Foster lebih skeptis tentang seberapa besar ekspansi mempengaruhi kerja sama. "Itu bisa terjadi dalam skala yang lebih besar, tapi saya tidak yakin bahwa ekspansi populasi entah bagaimana mempromosikan kerja sama dalam organisme non-mikroba," katanya. Serangga sosial, kelompok organisme lain yang menunjukkan berbagai contoh perilaku kooperatif, "melakukan hal-hal yang sama sekali berbeda," katanya. "Dengan pertumbuhan koloni, mereka tidak menunjukkan ekspansi spasial atau segregasi genetik."
Memahami kerja sama mikroba bisa menjadi penting karena alasan lain, kata
Joao Xavier , ahli biologi komputasi di Arch Research Center.

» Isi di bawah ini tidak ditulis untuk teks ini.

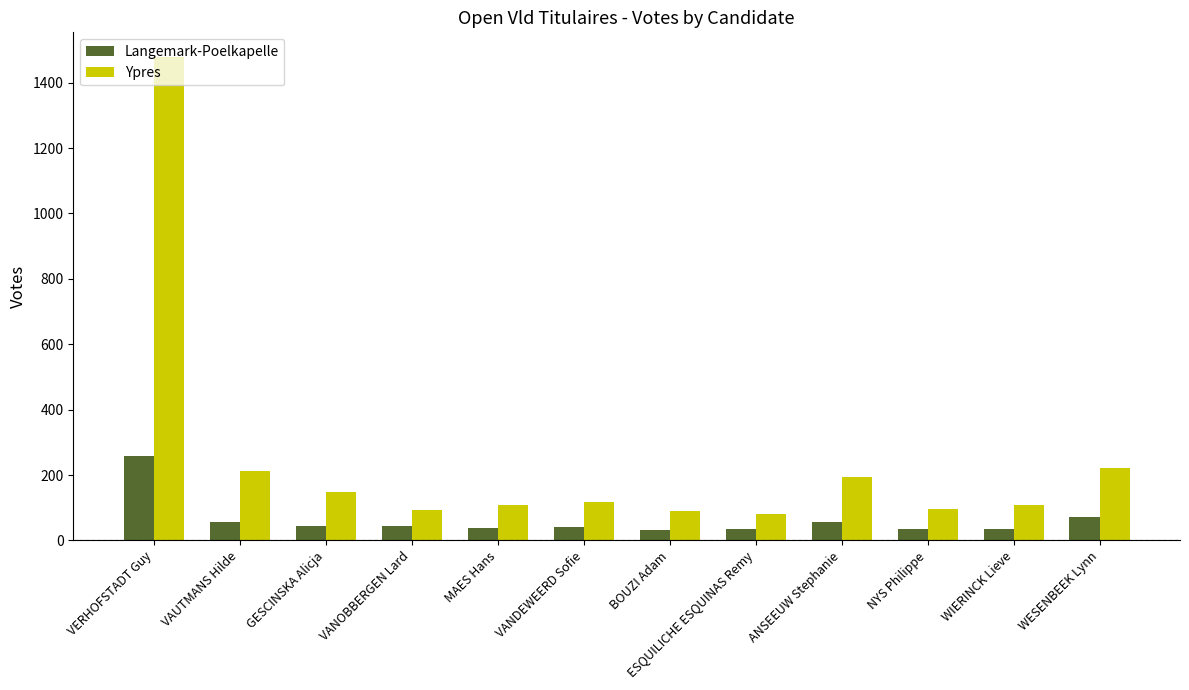

How many series are shown in this chart?

2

Sloane Kettering di New York. Sebagai contoh, dinamika ekspansi spasial dapat menjelaskan bagaimana tumor yang padat memperoleh kemampuan untuk menyebar melalui metastasis.

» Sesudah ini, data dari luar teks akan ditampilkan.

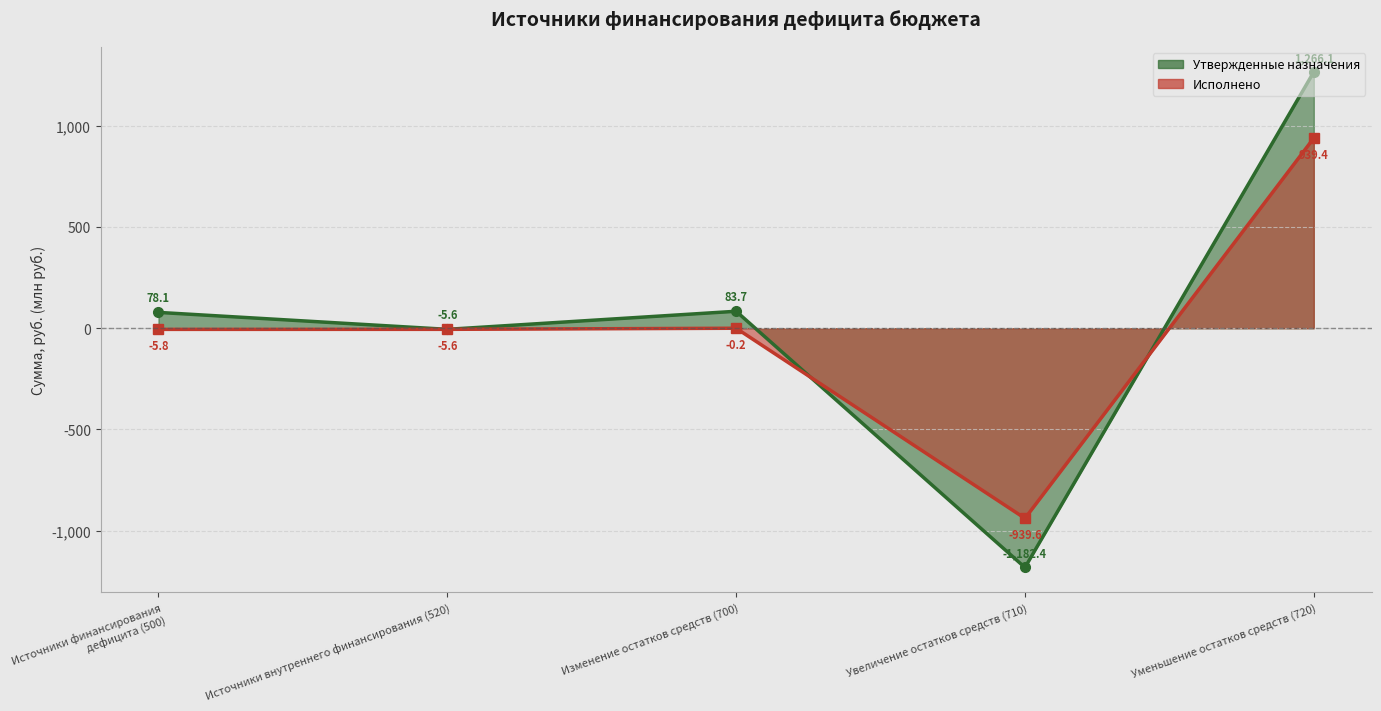

The Утвержденные назначения series shows -8.0 at Источники внутреннего финансирования (520). True or false?

False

Dalam arti tertentu, sel-sel kanker bertindak seperti curang dalam tubuh yang kooperatif. Tetapi kanker yang paling sukses juga bekerja sama. Sel-sel yang menarik pembuluh darah ke tumor "menguntungkan diri mereka sendiri dan tetangga mereka," kata Xavier, seorang insinyur kimia pada awal karirnya mempelajari bagaimana koloni bakteri dapat digunakan untuk memurnikan air. "Ini properti koperasi." Xavier, Foster dan koleganya telah menunjukkan dalam
simulasi bahwa dinamika yang ada dalam mikroba juga dapat diterapkan pada sel kanker.
Foster mengatakan timnya mulai mempelajari koloni mikroba yang lebih kompleks. Sebagian besar penelitian laboratorium terbatas pada satu atau dua galur, tetapi pada kulit kita, atau misalnya di usus, ratusan, atau bahkan ribuan spesies dapat hidup, bermain, seperti yang telah dipelajari para ilmuwan, peran sentral dalam kesehatan manusia.

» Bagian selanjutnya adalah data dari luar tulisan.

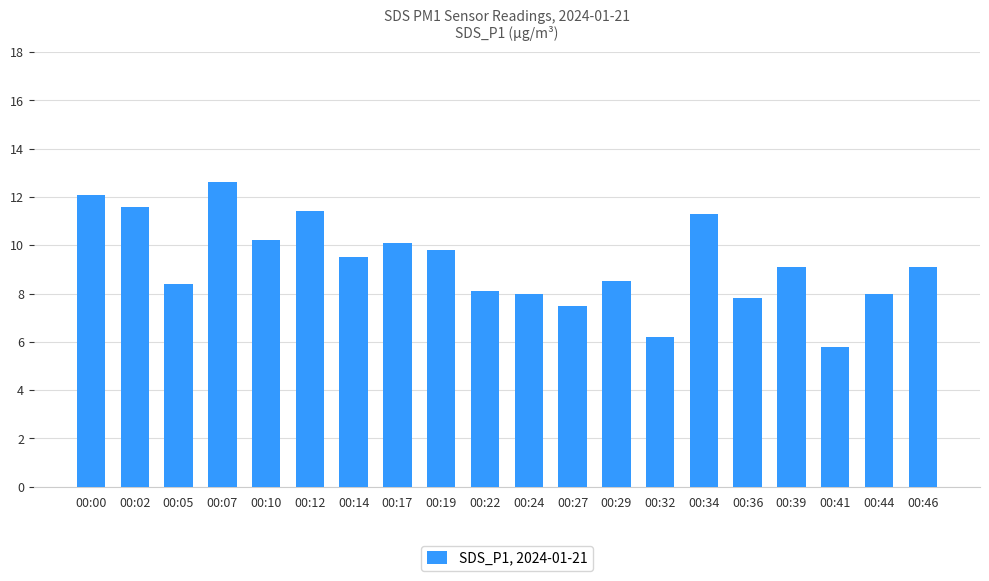

The value at 00:22 is 8.1. True or false?

True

"Mikroba dihadapkan tidak hanya dengan sesama penipu mereka, tetapi dengan sejumlah besar bakteri dan virus lainnya," kata Foster. "Jika kita ingin memanipulasi atau mengubah komunitas mikroba di usus atau di lokasi infeksi, kita perlu memahami bagaimana mereka berinteraksi untuk memahami bagaimana mereka akan merespons."Seperangkat makalah ilmiah yang berkembang tentang ekspansi spasial mengarah ke pertanyaan yang lebih suram: apa yang terjadi ketika tidak ada tempat untuk tumbuh? Jawabannya tergantung pada keadaan. Jika sumber daya habis, seluruh populasi mati. Jika ada sumber daya yang cukup, tetapi tidak ada tempat untuk berkembang, maka jenis penipuan mulai menang. "Ketika suatu populasi selesai berkembang, fenotip kooperatif dapat mati karena mekanisme mereka sepenuhnya tergantung pada ekspansi," kata Desai.Di sisi lain, populasi jarang stabil sepenuhnya. "Dalam populasi alami, kerja sama didukung karena seringnya terjadi ekspansi," kata Kirill Korolev , seorang ahli fisika di Boston University, kolega Gour. "Mungkin guncangan besar terjadi secara berkala, seperti kebakaran hutan, setelah itu populasi perlahan pulih."